Like a lot of you, I have tried certain careers that just didn’t work out. As a young boy my dream was to be a cartoonist like Charles Shults or a detective like Dick Tracy. Today, all grown up, I am neither one of those. I have been a mechanic, worked in a dairy, and a truck driver. They were all OK, but I just couldn’t see myself doing any of those long-term. There may be some that disagree, but it wasn’t until I was about 45 when I realized my niche for selling could be used as a real estate agent.
Whatever career we choose, or one that chooses us, I feel it must have two things. First, we must like it, and second, it must be something we are good at. My experience has told me how much money you make doing it is secondary to those two things. Regardless of the pay, if you don’t like a job and aren’t good at it, chances are it won’t last all that long.

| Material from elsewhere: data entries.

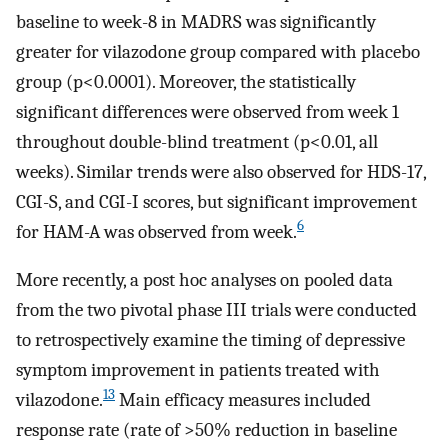
baseline to week-8 in MADRS was significantly
greater for vilazodone group compared with placebo
group (p<0.0001). Moreover, the statistically
significant differences were observed from week 1
throughout double-blind treatment (p<0.01, all
weeks). Similar trends were also observed for HDS-17,
CGI-S, and CGI-I scores, but significant improvement
6
for HAM-A was observed from week.
More recently, a post hoc analyses on pooled data
from the two pivotal phase III trials were conducted
to retrospectively examine the timing of depressive
symptom improvement in patients treated with
13
vilazodone.
Main efficacy measures included
response rate (rate of >50% reduction in baseline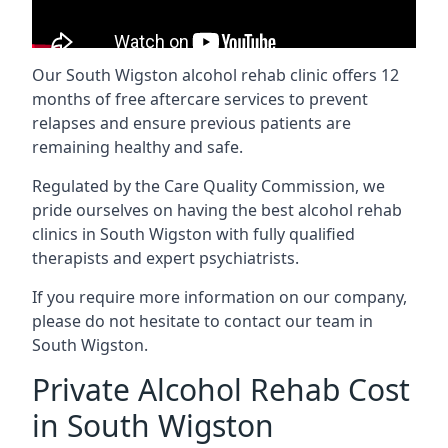
Our South Wigston alcohol rehab clinic offers 12
months of free aftercare services to prevent
relapses and ensure previous patients are
remaining healthy and safe.
Regulated by the Care Quality Commission, we
pride ourselves on having the best alcohol rehab
clinics in South Wigston with fully qualified
therapists and expert psychiatrists.
If you require more information on our company,
please do not hesitate to contact our team in
South Wigston.
Private Alcohol Rehab Cost
in South Wigston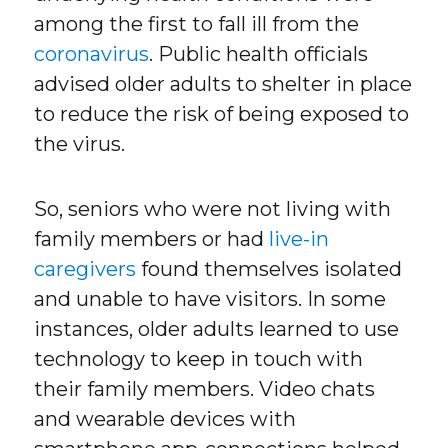
among the first to fall ill from the
coronavirus
. Public health officials
advised older adults to shelter in place
to reduce the risk of being exposed to
the virus.
So, seniors who were not living with
family members or had
live-in
caregivers
found themselves isolated
and unable to have visitors. In some
instances, older adults learned to use
technology to keep in touch with
their family members. Video chats
and wearable devices with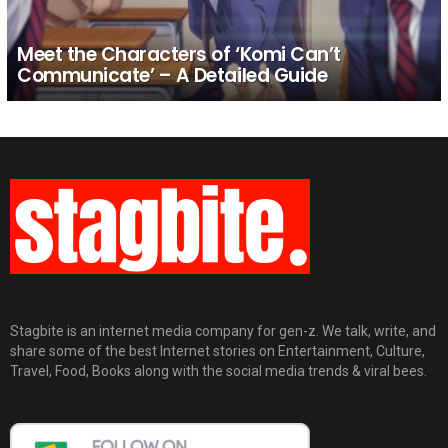
Meet the Characters of ‘Komi Can’t
Communicate’ – A Detailed Guide
Stagbite is an internet media company for gen-z. We talk, write, and
share some of the best Internet stories on Entertainment, Culture,
Travel, Food, Books along with the social media trends & viral bees.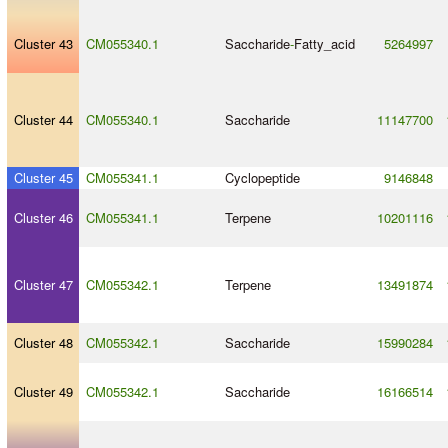
Cluster 43
CM055340.1
Saccharide
-
Fatty_acid
5264997
Cluster 44
CM055340.1
Saccharide
11147700
Cluster 45
CM055341.1
Cyclopeptide
9146848
Cluster 46
CM055341.1
Terpene
10201116
Cluster 47
CM055342.1
Terpene
13491874
Cluster 48
CM055342.1
Saccharide
15990284
Cluster 49
CM055342.1
Saccharide
16166514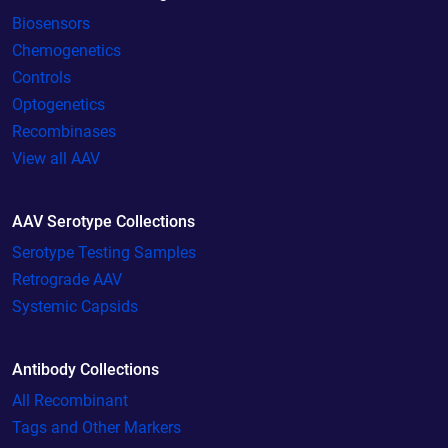
Biosensors
Chemogenetics
Controls
Optogenetics
Recombinases
View all AAV
AAV Serotype Collections
Serotype Testing Samples
Retrograde AAV
Systemic Capsids
Antibody Collections
All Recombinant
Tags and Other Markers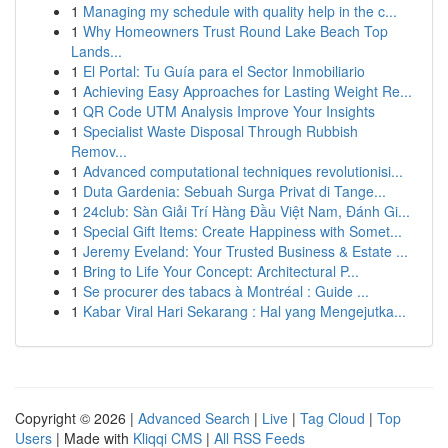
1
Managing my schedule with quality help in the c...
1
Why Homeowners Trust Round Lake Beach Top
Lands...
1
El Portal: Tu Guía para el Sector Inmobiliario
1
Achieving Easy Approaches for Lasting Weight Re...
1
QR Code UTM Analysis Improve Your Insights
1
Specialist Waste Disposal Through Rubbish
Remov...
1
Advanced computational techniques revolutionisi...
1
Duta Gardenia: Sebuah Surga Privat di Tange...
1
24club: Sàn Giải Trí Hàng Đầu Việt Nam, Đánh Gi...
1
Special Gift Items: Create Happiness with Somet...
1
Jeremy Eveland: Your Trusted Business & Estate ...
1
Bring to Life Your Concept: Architectural P...
1
Se procurer des tabacs à Montréal : Guide ...
1
Kabar Viral Hari Sekarang : Hal yang Mengejutka...
Copyright © 2026 |
Advanced Search
|
Live
|
Tag Cloud
|
Top
Users
| Made with
Kliqqi CMS
|
All RSS Feeds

In almost 17 years in real estate, I have seen many agents come and go. Most of them were going through what I did, trying to find out just where they fit in. Sales is unlike most careers. No one will tell you when you should be there, take a break, lunch, a day off, or a vacation. You set all those yourself. It’s also 100 percent based on your performance. You can work very hard and long hours and if nothing happens because of it, your check will hover right around $0.00. At other times you may do nothing, and business falls on you like manna from the sky.
About a year and a half ago, Jenny Hilterbran told me there was a new agent that was coming to our office and asked me to meet him. He was sitting in the front office at Jenny’s desk as I walked in. Now, we all know the thing about judging people and how we are not supposed to do that. But we all tend to make judgments on folks the second we meet them. Will we like them? Will they be successful here? Will they work and play well with others? You get the point, I am sure. Mostly because yes, you do that as well.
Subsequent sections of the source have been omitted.